Anita’s vision for Surrey is one of inclusion, economic development, and infrastructure improvement. She wants to leverage the increased number of refugees and newcomers by providing them with entrepreneurial and workplace opportunities as a way to build a stronger community. To Anita, it’s not just about meeting industry targets but also ensuring that every individual contributes to the economy.

Additionally, focusing on fostering partnerships with the private sector shows her commitment to creating a vibrant and well-connected city. Anita’s efforts can transform Surrey into an area of destinations, attracting more partnerships and creating an appealing place for many to live and work in. 

Surrey has a celebrated culture of risk-taking and innovation in terms of building possibilities from the ground up. This is different from Vancouver, which has an already established culture. Surrey offers an open environment for fostering relationships and embracing entrepreneurial risks. Anita believes in opening oneself up to risks and believes this allows us to learn from setbacks and restart with new determination. It is this culture that defines Surrey’s ecosystem, shaping it into a dynamic hub that thrives on the pursuit of new opportunities. 

As Surrey is going in the direction of becoming British Columbia's largest city, Anita remains at the center of it all, advocating for economic opportunities and using Surrey's multiculturalism to drive innovation and growth.
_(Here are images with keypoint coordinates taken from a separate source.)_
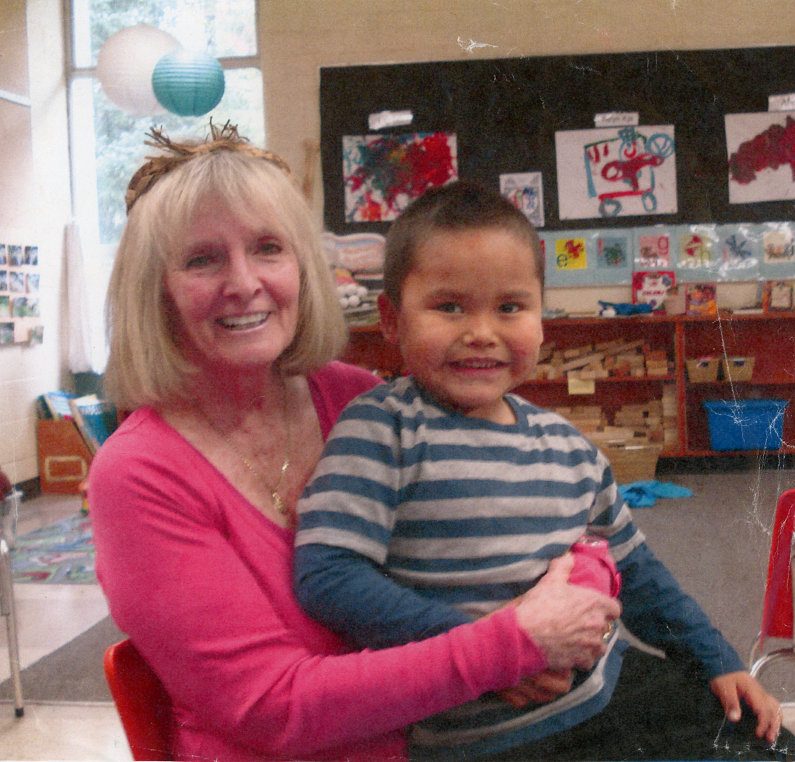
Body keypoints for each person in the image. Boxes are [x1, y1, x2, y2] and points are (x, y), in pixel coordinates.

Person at [86, 124, 622, 762]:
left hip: (454, 737)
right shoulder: (138, 473)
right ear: (159, 291)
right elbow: (272, 708)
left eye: (267, 248)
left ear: (303, 268)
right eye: (202, 259)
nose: (243, 282)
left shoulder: (354, 397)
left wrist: (581, 579)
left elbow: (528, 516)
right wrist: (508, 647)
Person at [294, 181, 795, 761]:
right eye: (449, 306)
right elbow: (329, 574)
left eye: (510, 307)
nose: (482, 331)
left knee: (771, 748)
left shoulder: (567, 446)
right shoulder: (382, 428)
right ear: (391, 320)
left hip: (606, 687)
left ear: (542, 318)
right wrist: (488, 651)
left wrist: (717, 658)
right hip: (488, 731)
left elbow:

Her vision goes beyond the Board's offices, as she is envisioning Surrey as a thriving tech destination and fostering private-public partnerships to fuel economic advancement.

Pursuing Other Passions 

Beyond her role on the Board, Anita’s impact exists in many other sectors. As an honorary captain in the Royal Canadian Navy, she serves as an ambassador and advocates for the Navy's economic significance and forging connections that will benefit the community. 

As someone who delves into so many different ventures, Anita is a woman who always embraces change. That being said, flexibility is key while working in a fast-paced and unpredictable environment. As well as being able to adapt to the unexpected. 

“Fostering personal connection is the only way to create relationships and to get to know another person. So often in order to make that sale.” — Anita Huberman

Anita Huberman's journey is shaped by resilience, a commitment to truth, and a strong dedication to community. She is an inspiration to young leaders, echoing the sentiment that success is not just about climbing the ladder but about lifting others along the way.

Advice for Young Leaders

Anita Huberman advises young leaders to develop personal connections with the people in their community. She swears by direct, face-to-face communication in diverse and multicultural settings like Surrey. So, her first advice for young people is to get off their cell phones and start talking to people face to face. She stresses the importance of knowing how to be social and the art of conversation. Anita believes in the necessity of building genuine relationships by engaging in personal interactions that transcend linguistic and cultural barriers. 

"Get rid of your phones and your screens for a while, meet new people, and talk face to face. That's the only way to make relationships, especially in multicultural communities."  — Anita Huberman

Drawing from her mother’s experiences, she encourages aspiring leaders to embody the qualities of sheer determination and an appreciation for resilience to achieve significant professional success. She believes in the power of meticulous planning as a precursor to manifestation and advocates for active participation in development boards to contribute to community growth. Young leaders should have a plan and specific goals in mind, imagine the life they want to live, and then plan the steps to get to that point. To summarize, one should focus on direct communication, strategic planning, and community engagement to become a well rounded person as well as a successful leader in the world.